### Task to carry out
Write out exactly, with no other output, the lines below from the one that contains "Cement & Construction: 38 -> 44.48" through the end.

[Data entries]
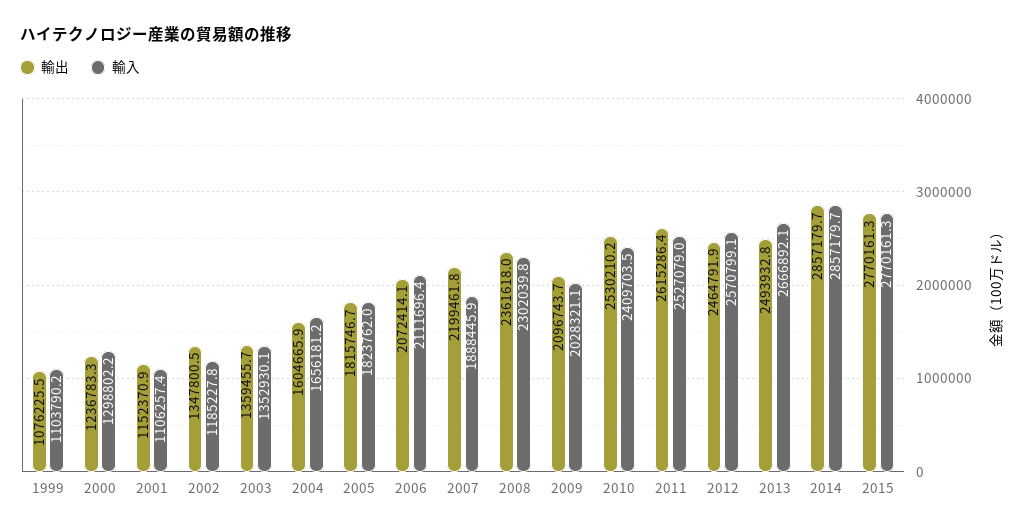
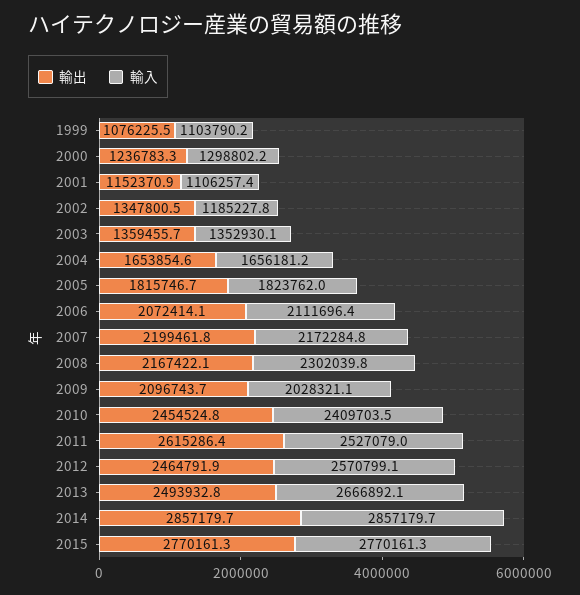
輸出, 2004: 1604665.9 -> 1653854.6
輸入, 2007: 1888445.9 -> 2172284.8
輸出, 2008: 2361618 -> 2167422.1
輸出, 2010: 2530210.2 -> 2454524.8

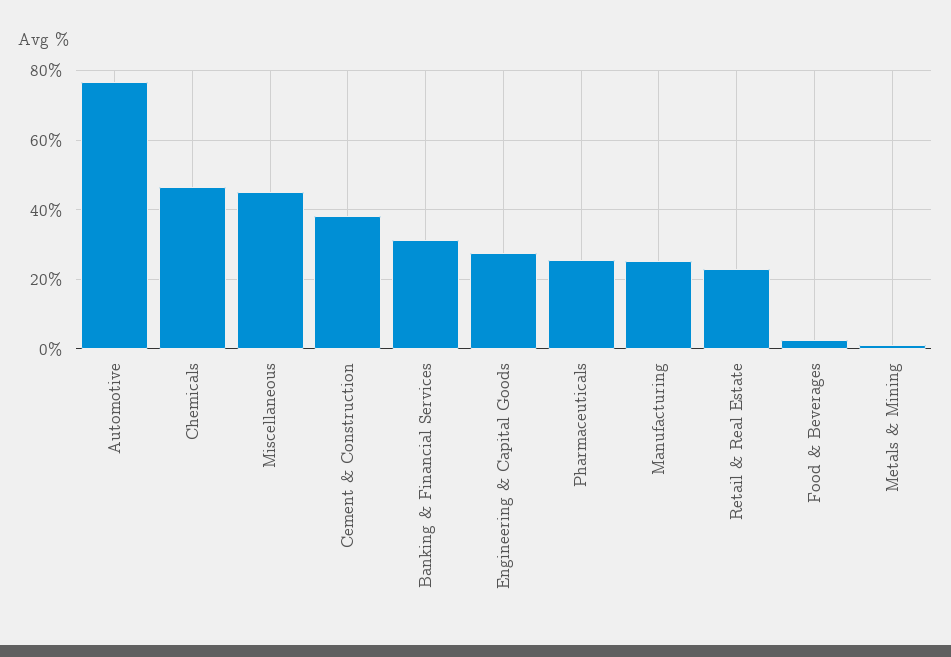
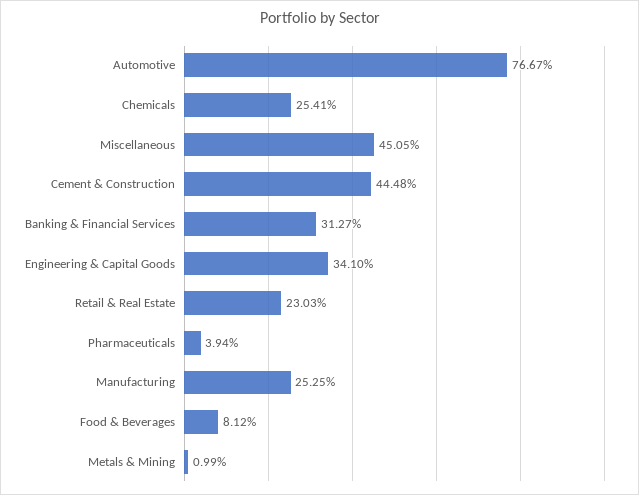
Chemicals: 46 -> 25.41
Cement & Construction: 38 -> 44.48
Engineering & Capital Goods: 28 -> 34.1
Pharmaceuticals: 26 -> 3.94
Food & Beverages: 2 -> 8.12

### Answer to this task
Cement & Construction: 38 -> 44.48
Engineering & Capital Goods: 28 -> 34.1
Pharmaceuticals: 26 -> 3.94
Food & Beverages: 2 -> 8.12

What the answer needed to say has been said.